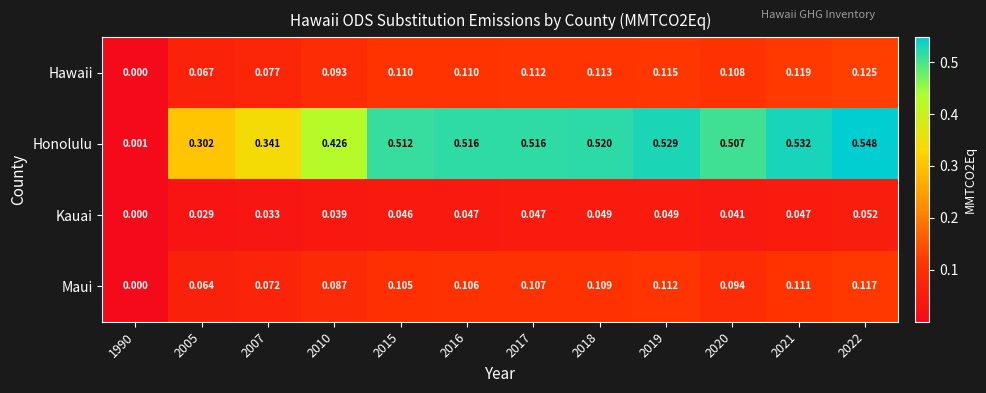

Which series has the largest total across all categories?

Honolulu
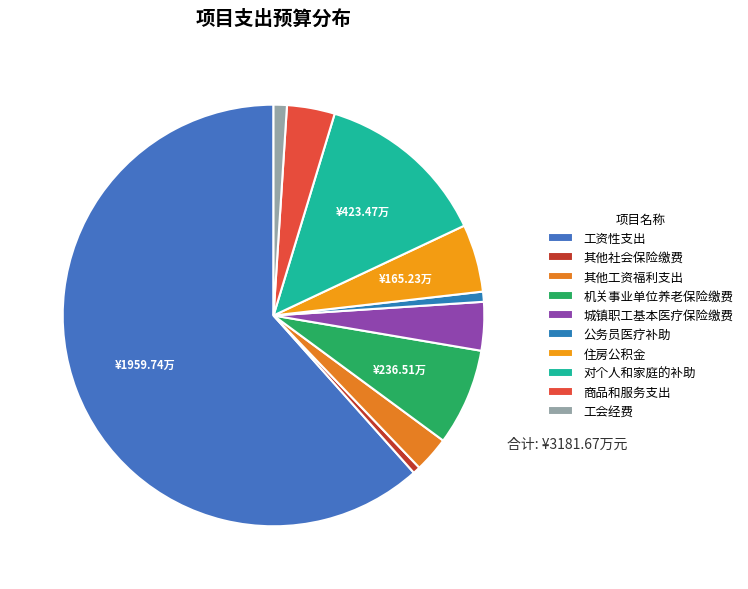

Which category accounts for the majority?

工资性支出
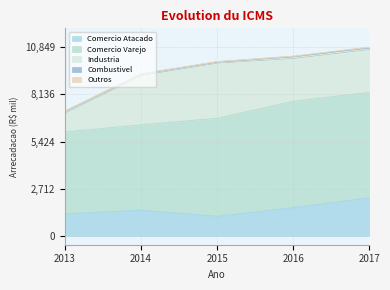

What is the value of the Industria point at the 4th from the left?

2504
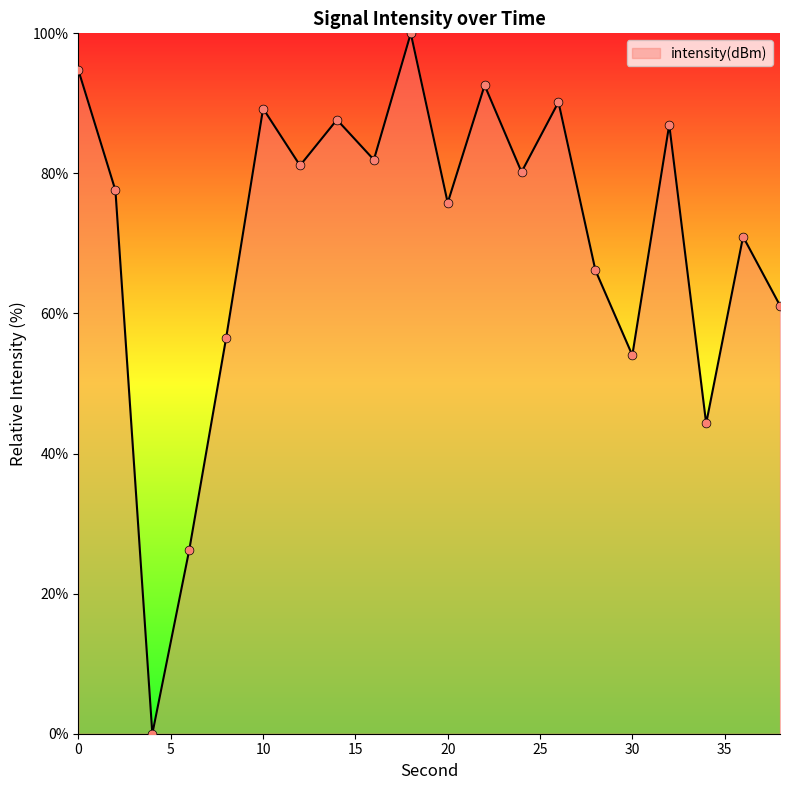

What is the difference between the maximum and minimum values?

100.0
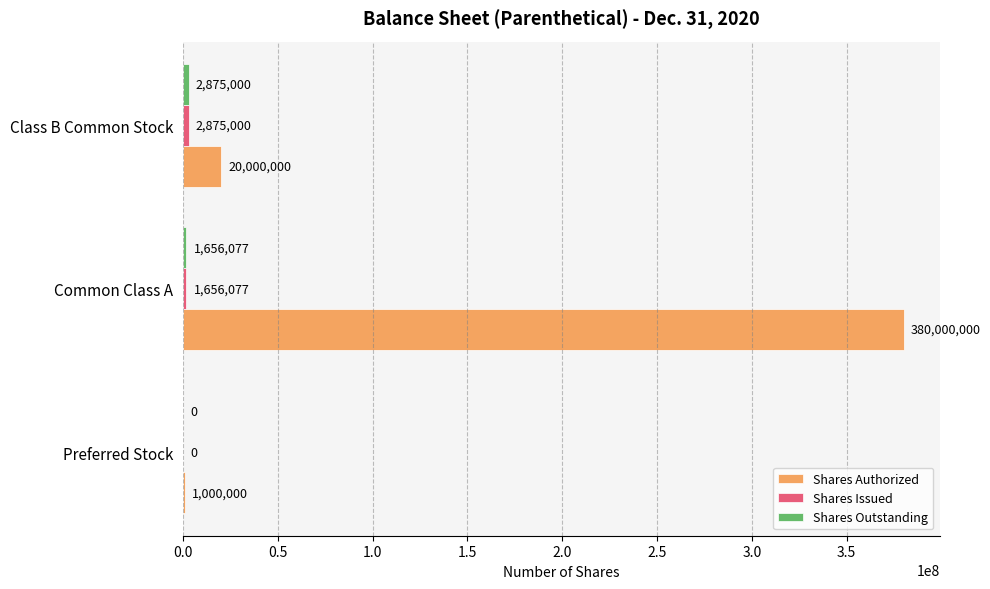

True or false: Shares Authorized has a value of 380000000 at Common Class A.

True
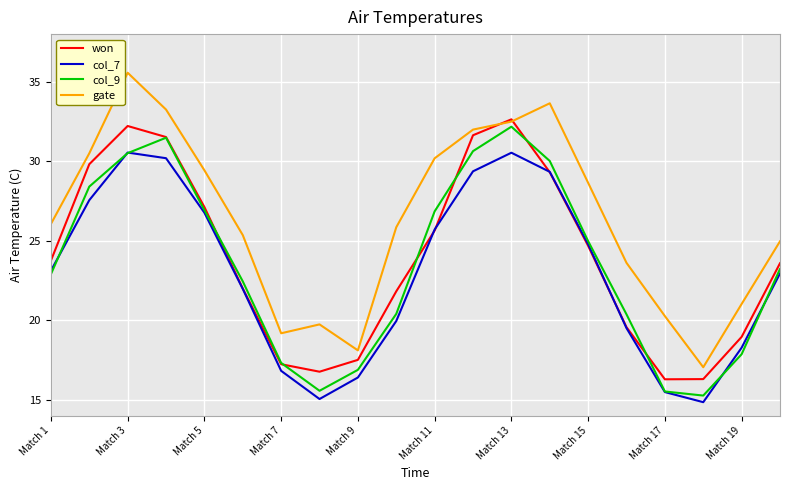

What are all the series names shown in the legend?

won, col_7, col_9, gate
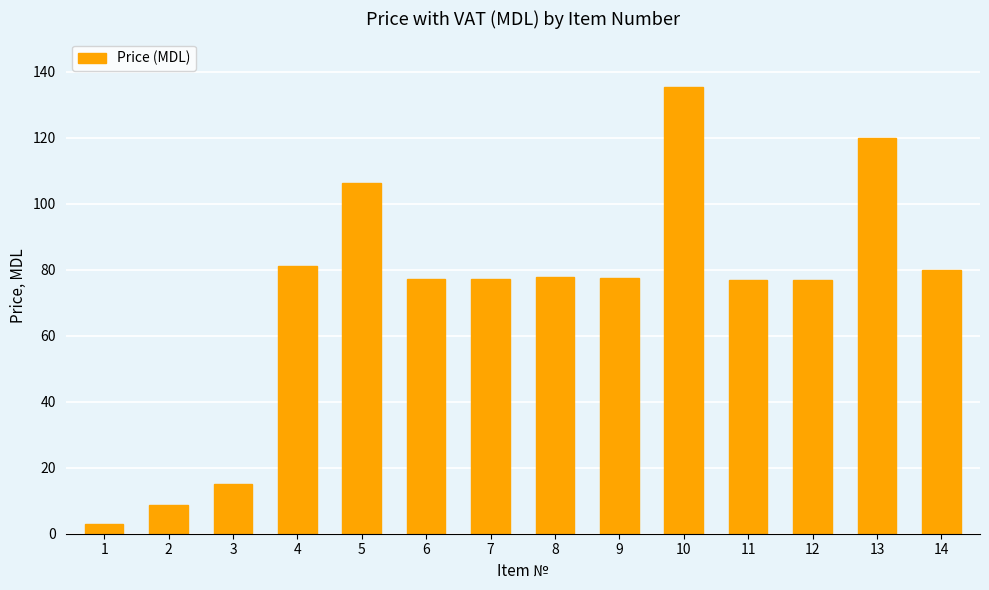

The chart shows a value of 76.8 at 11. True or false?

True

^^^^^^^^^^^^^^^^

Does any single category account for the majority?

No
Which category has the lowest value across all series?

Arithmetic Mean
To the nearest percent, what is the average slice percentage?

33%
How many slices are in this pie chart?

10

^^^^^^^^^^^^^^^^

→ **WORK REQUIRED**: Locate each line in the listing above that contains the string "false" and copy it out. Uppercase and lowercase letters count as different.

→ **SOLUTION BELOW**:
True or false: Shares Authorized has a value of 380000000 at Common Class A.
The chart shows a value of 76.8 at 11. True or false?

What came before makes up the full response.